--- START ---

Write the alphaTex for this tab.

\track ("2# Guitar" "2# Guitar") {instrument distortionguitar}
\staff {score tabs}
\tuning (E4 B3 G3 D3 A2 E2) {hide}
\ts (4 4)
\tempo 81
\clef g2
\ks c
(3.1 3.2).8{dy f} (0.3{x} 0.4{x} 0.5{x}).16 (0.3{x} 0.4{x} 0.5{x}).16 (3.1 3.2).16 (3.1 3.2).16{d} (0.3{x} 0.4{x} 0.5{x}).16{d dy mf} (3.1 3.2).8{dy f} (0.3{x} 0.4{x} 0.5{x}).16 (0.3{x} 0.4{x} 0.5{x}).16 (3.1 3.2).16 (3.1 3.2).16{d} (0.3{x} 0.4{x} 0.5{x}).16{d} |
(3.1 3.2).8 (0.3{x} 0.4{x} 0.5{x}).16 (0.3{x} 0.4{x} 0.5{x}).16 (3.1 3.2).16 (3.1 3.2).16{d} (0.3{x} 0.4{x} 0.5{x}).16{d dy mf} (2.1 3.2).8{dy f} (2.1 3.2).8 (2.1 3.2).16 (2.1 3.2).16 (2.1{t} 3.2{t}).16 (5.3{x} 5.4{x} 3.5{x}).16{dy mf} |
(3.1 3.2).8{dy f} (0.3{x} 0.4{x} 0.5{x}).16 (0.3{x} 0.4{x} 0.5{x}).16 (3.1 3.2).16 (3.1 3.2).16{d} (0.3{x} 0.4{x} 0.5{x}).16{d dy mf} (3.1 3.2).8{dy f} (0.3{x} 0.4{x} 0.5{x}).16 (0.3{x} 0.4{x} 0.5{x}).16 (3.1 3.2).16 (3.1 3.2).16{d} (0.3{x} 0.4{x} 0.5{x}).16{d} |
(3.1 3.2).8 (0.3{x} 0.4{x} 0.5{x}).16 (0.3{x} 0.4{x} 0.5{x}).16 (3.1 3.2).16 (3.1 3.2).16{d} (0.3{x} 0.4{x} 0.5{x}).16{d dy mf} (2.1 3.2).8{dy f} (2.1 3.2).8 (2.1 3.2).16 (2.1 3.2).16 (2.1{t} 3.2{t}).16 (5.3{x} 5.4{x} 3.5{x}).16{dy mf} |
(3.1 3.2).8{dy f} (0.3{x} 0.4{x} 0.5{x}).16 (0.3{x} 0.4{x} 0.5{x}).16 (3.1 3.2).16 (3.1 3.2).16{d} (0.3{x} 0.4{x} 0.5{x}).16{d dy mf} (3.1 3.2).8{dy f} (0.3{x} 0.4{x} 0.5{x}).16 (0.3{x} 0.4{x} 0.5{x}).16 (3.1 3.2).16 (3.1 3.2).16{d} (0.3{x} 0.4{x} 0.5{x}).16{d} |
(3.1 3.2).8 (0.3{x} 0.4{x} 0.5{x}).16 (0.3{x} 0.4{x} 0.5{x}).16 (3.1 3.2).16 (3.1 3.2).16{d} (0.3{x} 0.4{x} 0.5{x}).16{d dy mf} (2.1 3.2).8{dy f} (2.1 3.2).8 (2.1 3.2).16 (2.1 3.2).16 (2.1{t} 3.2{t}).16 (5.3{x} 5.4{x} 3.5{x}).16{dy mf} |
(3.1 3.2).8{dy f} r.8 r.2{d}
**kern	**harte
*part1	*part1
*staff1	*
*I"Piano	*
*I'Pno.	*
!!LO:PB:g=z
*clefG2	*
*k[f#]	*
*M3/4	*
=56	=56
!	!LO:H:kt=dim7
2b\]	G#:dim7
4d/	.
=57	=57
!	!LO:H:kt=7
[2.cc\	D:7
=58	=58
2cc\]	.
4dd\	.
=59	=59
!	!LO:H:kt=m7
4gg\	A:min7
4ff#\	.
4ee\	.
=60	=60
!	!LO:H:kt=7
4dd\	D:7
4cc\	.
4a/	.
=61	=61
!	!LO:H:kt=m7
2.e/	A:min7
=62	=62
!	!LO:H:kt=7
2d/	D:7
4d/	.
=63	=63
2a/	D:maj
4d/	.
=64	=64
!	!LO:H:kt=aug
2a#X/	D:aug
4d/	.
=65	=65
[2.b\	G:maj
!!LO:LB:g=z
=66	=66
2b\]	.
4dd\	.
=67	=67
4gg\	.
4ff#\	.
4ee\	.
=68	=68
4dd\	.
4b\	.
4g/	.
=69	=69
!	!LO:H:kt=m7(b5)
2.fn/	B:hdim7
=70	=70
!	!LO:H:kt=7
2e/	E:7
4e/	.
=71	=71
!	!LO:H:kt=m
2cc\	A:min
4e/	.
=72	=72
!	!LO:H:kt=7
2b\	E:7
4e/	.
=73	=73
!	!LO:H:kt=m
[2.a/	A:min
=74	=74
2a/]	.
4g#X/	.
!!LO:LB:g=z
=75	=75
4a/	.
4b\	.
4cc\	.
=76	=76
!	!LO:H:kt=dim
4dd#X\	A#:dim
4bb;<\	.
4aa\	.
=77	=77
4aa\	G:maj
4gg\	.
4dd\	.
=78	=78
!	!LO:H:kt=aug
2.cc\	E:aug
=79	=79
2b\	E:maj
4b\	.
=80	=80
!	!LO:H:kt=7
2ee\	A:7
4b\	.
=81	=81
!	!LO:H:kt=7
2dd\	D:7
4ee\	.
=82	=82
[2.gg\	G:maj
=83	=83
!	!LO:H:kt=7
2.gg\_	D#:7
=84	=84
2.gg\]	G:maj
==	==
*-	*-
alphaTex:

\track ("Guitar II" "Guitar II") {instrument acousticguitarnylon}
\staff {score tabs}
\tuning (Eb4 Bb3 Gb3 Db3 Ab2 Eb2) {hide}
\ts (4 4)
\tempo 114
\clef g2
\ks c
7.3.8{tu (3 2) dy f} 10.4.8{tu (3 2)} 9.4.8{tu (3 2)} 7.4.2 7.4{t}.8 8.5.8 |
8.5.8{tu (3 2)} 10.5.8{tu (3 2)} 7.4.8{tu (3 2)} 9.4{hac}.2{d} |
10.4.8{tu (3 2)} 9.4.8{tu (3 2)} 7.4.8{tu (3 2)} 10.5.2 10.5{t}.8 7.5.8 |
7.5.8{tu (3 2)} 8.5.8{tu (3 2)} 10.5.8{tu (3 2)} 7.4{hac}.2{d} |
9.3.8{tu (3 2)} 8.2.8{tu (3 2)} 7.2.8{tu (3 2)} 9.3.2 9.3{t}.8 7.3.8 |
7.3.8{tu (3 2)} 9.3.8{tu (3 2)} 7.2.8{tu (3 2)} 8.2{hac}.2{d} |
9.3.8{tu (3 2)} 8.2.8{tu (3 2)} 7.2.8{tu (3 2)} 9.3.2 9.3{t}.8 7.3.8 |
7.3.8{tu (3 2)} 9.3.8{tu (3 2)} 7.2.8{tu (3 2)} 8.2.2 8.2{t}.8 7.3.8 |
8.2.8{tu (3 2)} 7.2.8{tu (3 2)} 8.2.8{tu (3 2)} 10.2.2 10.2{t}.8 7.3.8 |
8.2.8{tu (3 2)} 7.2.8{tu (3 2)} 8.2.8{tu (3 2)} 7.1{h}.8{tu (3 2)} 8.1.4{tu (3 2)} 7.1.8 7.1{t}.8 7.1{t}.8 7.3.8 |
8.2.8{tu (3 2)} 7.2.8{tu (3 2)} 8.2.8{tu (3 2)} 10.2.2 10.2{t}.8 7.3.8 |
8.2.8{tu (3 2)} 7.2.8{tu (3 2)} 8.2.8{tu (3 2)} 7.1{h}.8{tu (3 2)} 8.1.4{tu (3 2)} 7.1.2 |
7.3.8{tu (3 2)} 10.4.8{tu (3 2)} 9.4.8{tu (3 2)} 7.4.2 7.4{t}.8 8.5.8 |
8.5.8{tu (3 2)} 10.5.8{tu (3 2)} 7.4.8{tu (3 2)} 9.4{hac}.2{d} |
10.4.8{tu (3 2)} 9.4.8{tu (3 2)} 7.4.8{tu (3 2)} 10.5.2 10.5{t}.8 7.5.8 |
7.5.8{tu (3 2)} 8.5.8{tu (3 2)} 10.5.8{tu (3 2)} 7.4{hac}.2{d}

--- END ---

- [STATED TASK] Select each line of the records above that contains the string "Guitar". Letter case matters.

- [IN RESPONSE]
\track ("2# Guitar" "2# Guitar") {instrument distortionguitar}
\track ("Guitar II" "Guitar II") {instrument acousticguitarnylon}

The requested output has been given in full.